Feb. 9: Ann Curry talks to Nadya Suleman about her relationship with the babies’ father

By Mike Celizic
TODAYShow.com contributor
updated 8:57 a.m. CT, Tues., Feb. 10, 2009

The California woman who gave birth to octuplets has no income and intends to use student loans to care for them and her other six children at home, all under the age of 8.

“Do you have any income at all?” TODAY’s Ann Curry asked Nadya Suleman during her exclusive interview with the 33-year-old mother of 14 children.

“At the moment, no,” Suleman replied, adding that she intended to use student loans “temporarily” to pay for her family’s care.


“Right now, you don’t have an income to provide for your children?” Curry repeated.

“Probably just with the student loans,” Suleman said. “I am providing for my children. I am. And that will probably run out by the time I go back to school. So I have my own way. It’s an alternative way, but it works.”

Public backlash
Curry told TODAY’s Matt Lauer and Meredith Vieira that while many people view the birth of octuplets as a miracle, “there has been an intense public backlash,” particularly from people who see the cost of raising the children ultimately being borne by taxpayers.

“I’m responsible. I am not on welfare,” Suleman told Curry. “I don’t want to disparage or seem like I’m disparaging any individual who uses welfare as a form of a resource. It can be a valuable resource. I’ve chosen never to go on welfare. I feel that it is my responsibility to do what I can to provide for my children.”

But published reports say that Suleman is receiving at least two forms of public assistance.

All of Suleman’s children are under the age of 8, and she now has 10 children under the age of 2. According to The Los Angeles Times, three of her older children have disabilities and receive Supplemental Security Income. In addition, Suleman reportedly receives $490 a month in food stamps from the state of California.

NBC chief medical editor Dr. Nancy Snyderman has estimated that the cost of delivering the octuplets and keeping them in neonatal intensive care until they are ready to leave the hospital will be $1.5 million to $3 million. The Los Angeles Times has reported that Kaiser Permanente Medical Center, where the babies will remain for several weeks, has asked California’s medical insurance program, Medi-Cal, to pay the tab.

‘Not welfare’
Michael Furtney, a publicist for Suleman, told The Associated Press that Suleman does not think of the public funds she does receive as welfare.

“In Nadya's view, the money that she gets from the food stamp program ... and the resources disabilities payments she gets for her three children are not welfare,” he said. “They are part of programs designed to help people with need, and she does not see that as welfare.”

From 1997 to 2006, Suleman was employed by a state mental hospital. She was disabled in a riot in 1999 and received disability payments totaling about $165,000 until those payments stopped during her pregnancy.

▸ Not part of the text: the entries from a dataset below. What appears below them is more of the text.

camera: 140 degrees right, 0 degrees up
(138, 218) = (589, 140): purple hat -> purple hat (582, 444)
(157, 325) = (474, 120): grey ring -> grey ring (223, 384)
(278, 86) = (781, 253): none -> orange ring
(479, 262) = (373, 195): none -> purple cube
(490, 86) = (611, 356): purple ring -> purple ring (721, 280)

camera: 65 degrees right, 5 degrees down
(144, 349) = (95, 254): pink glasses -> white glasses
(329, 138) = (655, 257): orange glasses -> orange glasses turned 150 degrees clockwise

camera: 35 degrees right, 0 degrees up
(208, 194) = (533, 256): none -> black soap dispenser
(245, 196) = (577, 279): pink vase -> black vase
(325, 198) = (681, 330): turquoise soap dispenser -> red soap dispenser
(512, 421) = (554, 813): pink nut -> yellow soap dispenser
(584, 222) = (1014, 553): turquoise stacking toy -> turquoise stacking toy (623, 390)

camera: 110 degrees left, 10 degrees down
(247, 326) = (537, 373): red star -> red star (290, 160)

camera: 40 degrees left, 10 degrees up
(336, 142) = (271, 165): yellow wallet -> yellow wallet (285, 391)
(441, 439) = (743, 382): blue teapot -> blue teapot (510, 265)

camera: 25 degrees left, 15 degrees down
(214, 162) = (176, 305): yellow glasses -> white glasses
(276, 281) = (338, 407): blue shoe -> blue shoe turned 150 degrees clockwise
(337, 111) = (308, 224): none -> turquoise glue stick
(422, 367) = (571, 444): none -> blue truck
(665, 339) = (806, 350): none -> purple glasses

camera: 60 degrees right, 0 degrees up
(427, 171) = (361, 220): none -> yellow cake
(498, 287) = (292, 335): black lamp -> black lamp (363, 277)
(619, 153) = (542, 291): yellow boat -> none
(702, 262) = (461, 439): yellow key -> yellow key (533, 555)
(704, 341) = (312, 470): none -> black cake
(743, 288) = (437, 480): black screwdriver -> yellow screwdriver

Suleman said she intends to go back to college in the fall to get a degree in counseling. She told Curry that while she was still able to work, she saved as much money as she could as she lived with her mother, Angela.

“I was able to work double shifts — constantly working double shifts. I was hoarding my money — nonstop working. I really didn’t have much of a social life,” Suleman said. “My friends would go, ‘Are you saving for a house, a car?’

“ ‘No, I’m saving for babies.’ ”

After trying for seven years to get pregnant, Suleman turned to in vitro fertilization, paying for “several” of the procedures she has undergone with the money she saved.


Curry asked how much money she spent on in vitro procedures.

“I don’t know. I would say close to 100,” Suleman replied.

“A hundred thousand dollars?” Curry asked.

“Probably,” Suleman said. “Yeah, definitely.”